Grèce : quand le référendum permet à la BCE d’être encore plus gourmande

Ne vous réjouissez pas trop tôt du oui grec au référendum …. Cela ne pourrait être ni plus ni moins la porte ouverte  à la BCE pour lui permettre de prêter de l’argent à Athènes via des conditions on ne peut plus draconiennes voire prohibitives …. et ceci, en toute impunité … ou presque …

La Banque centrale européenne (BCE) a annoncé lundi soir le maintien au niveau actuel des prêts d’urgence (ELA) aux banques grecques, tout en durcissant les conditions d’octroi.

Le conseil des gouverneurs de la BCE a ainsi décidé lundi de maintenir la ligne de crédit d’urgence (ELA en anglais) aux banques grecques au niveau décidé le 26 juin 2015. Date à laquelle, son  plafond  a été plafonné à près de 89 milliards d’euros.

L’ELA peut seulement être octroyé en échange de collatéraux suffisants, a toutefois tenu à rappeler la BCE lundi dans son communiqué. Or, la dégradation financière de la Grèce a un impact sur lesdits collatéraux, à savoir : les titres mis en garantie par les banques grecques pour avoir accès aux prêts d’urgence auprès de la Banque de Grèce. S’il s’avère que ces garanties sont souvent des obligations d’Etat, précisons qu’en l’absence d’accord entre Athènes et ses créanciers (UE, BCE, FMI), la note attribuée à la dette grecque a été récemment révisée à la baisse par toutes les grandes agences de notation.

= = =

> Énoncé 1
Selon l'extrait sur la Grèce et la BCE, à quel niveau le plafond de la ligne de crédit d'urgence a-t-il été fixé le 26 juin 2015 ?
> Énoncé 2
Énumérez les créanciers d'Athènes mentionnés entre parenthèses dans l'extrait sur la Grèce et la BCE.
> Énoncé 3
Reprenez l'article sur les prêts d'urgence de la BCE aux banques grecques à la suite de sa dernière phrase.

> Données stockées
= = =

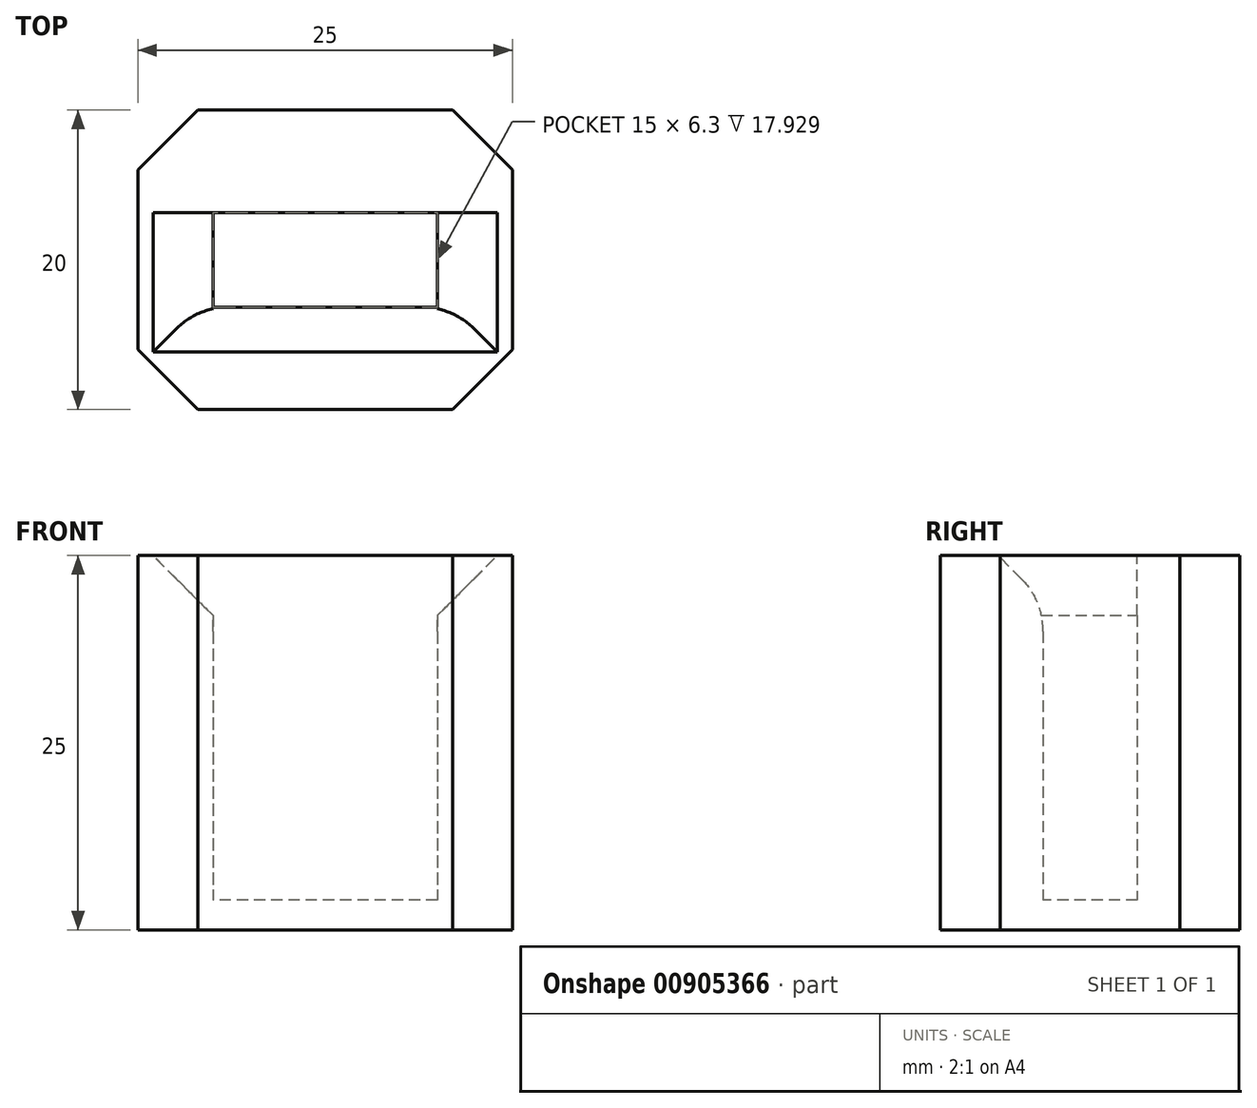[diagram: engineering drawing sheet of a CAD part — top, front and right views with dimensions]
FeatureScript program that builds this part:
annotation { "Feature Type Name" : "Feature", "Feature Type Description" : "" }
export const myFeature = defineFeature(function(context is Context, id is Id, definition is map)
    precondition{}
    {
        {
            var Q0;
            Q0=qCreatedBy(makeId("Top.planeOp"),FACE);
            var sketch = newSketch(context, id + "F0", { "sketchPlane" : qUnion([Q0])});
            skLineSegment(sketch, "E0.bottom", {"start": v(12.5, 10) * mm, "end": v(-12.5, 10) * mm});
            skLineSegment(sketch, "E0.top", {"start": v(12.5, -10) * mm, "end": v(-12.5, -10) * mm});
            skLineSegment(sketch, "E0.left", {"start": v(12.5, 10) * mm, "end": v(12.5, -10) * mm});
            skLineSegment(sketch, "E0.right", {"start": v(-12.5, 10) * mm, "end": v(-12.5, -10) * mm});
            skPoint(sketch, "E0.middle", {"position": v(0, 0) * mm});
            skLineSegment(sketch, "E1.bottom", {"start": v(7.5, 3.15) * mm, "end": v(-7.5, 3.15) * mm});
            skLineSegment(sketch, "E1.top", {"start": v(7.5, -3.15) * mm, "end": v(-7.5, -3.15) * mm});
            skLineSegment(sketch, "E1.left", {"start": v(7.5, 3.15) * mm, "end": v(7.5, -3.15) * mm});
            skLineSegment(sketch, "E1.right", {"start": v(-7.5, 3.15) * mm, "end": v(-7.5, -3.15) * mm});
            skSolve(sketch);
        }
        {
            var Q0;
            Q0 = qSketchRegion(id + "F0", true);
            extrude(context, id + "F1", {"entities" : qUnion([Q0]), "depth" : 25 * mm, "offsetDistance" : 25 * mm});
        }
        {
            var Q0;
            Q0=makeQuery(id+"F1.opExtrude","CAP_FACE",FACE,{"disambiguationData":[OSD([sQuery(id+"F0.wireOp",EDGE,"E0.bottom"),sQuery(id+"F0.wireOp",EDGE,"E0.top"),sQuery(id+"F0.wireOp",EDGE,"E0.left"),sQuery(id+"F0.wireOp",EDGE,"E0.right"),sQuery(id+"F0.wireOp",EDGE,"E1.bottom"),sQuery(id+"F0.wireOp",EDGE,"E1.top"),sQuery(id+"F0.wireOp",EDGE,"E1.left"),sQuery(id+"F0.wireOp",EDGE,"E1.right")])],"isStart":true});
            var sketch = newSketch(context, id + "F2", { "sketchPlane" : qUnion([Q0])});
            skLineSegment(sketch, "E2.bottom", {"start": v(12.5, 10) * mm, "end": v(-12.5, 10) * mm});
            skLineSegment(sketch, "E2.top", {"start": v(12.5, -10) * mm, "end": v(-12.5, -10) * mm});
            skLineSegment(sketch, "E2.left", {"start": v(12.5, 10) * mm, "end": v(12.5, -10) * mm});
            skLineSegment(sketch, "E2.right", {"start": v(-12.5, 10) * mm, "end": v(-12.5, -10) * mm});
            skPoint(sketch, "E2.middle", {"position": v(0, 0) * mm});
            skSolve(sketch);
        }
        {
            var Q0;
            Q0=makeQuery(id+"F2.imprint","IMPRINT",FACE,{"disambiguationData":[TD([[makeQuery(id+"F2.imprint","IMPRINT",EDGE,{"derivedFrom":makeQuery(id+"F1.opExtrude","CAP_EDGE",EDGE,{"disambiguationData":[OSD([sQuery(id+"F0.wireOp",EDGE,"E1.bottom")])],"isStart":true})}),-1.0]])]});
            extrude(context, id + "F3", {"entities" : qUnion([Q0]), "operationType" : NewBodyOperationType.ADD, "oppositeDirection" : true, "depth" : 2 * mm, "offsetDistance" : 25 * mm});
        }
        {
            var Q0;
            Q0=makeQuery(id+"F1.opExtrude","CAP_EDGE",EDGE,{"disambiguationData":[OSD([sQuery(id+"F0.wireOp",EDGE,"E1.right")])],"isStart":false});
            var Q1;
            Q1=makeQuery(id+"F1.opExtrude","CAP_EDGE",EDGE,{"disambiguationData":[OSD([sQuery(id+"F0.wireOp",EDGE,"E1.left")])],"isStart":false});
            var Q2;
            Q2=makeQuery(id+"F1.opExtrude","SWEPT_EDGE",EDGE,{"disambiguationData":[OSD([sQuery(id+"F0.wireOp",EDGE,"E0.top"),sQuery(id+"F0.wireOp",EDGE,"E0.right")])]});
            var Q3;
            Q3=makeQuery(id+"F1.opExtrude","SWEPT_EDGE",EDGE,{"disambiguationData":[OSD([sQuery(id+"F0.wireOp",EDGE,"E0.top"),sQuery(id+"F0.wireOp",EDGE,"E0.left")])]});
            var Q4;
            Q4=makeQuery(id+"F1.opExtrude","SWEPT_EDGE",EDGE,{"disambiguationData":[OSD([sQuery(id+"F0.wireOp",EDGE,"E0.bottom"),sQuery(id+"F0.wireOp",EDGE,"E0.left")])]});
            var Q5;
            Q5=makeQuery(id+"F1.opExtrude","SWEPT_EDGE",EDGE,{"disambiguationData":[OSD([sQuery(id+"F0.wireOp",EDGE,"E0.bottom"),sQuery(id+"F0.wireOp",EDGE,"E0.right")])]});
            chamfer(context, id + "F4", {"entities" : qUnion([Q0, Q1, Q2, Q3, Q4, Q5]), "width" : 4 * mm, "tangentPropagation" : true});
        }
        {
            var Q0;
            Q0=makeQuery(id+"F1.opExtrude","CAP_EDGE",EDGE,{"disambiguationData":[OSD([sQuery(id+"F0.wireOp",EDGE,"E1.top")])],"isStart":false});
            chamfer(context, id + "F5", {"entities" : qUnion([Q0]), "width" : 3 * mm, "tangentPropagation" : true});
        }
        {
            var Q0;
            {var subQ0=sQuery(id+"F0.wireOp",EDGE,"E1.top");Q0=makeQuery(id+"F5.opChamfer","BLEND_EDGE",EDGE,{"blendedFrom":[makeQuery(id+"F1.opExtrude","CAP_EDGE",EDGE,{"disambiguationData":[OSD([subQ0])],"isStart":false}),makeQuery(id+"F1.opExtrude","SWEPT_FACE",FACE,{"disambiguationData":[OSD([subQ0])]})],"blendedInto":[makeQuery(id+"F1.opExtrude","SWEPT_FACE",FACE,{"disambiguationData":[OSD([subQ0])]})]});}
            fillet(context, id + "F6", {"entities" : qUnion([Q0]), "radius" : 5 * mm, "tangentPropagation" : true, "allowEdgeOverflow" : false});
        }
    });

= = =

> Réponse attendue 1
À près de 89 milliards d'euros.

> Réponse attendue 2
UE, BCE, FMI

> Réponse attendue 3
Alors que la Grèce est engluée dans une situation financière des plus alarmantes, peinant à rembourser ses créanciers, la spirale infernale ne fait ainsi que s’accentuer …. Rappelons que depuis février dernier, c’est par le seul biais de relèvement du plafond de la ligne de crédit d’urgence, que la BCE soutient à sa façon les établissements financiers grecs.

Au final, si on réfléchit bien … la Grèce se voit donc contrainte d’emprunter à nouveau, l’impasse dans laquelle elle se trouve augmentant encore sa dépendance financière vis à vis des banques, lesquelles n’ont rien de philanthropes et sont bien évidemment rémunérées pour leurs services. Comme quoi, la quasi-faillite de la Grèce ne présente pas que des inconvénients.

La ligne de crédits d’urgence a été demandée par la Banque de Grèce le 21 janvier dernier, après des retraits massifs de dépôts de l’ordre de 13 milliards d’euros en janvier. Révocable à tout moment, sa mise en œuvre nécessite l’aval de la BCE tous les quinze jours. Très précaire, son coût pour la Grèce est plus cher que le financement « classique » de la BCE mais permet certes aux banques grecques de faire face à un éventuel «bank run», une panique bancaire, situation qui pourrait survenir en cas de volonté des déposants de retirer leur argent en cash ou de le faire virer hors de Grèce.
En échange de la liquidité, les banques grecques fournissent des titres de qualité médiocre à la Banque de Grèce. Le mécanisme évitant au passage un partage du risque grec avec autres actionnaires de la BCE.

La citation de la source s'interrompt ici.